Your task →
Scan the entries for the word "автомобили" and report how many lines contain it, as a number with no other words.

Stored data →
*** Block opens ***
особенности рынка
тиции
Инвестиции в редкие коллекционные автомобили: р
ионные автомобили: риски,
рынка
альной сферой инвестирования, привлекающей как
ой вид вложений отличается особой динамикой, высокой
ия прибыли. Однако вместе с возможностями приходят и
*** Block closes ***
*** Block opens ***
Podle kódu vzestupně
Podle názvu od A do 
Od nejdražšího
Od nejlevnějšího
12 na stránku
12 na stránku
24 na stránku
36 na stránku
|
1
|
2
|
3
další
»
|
*** Block closes ***
Completed task →
2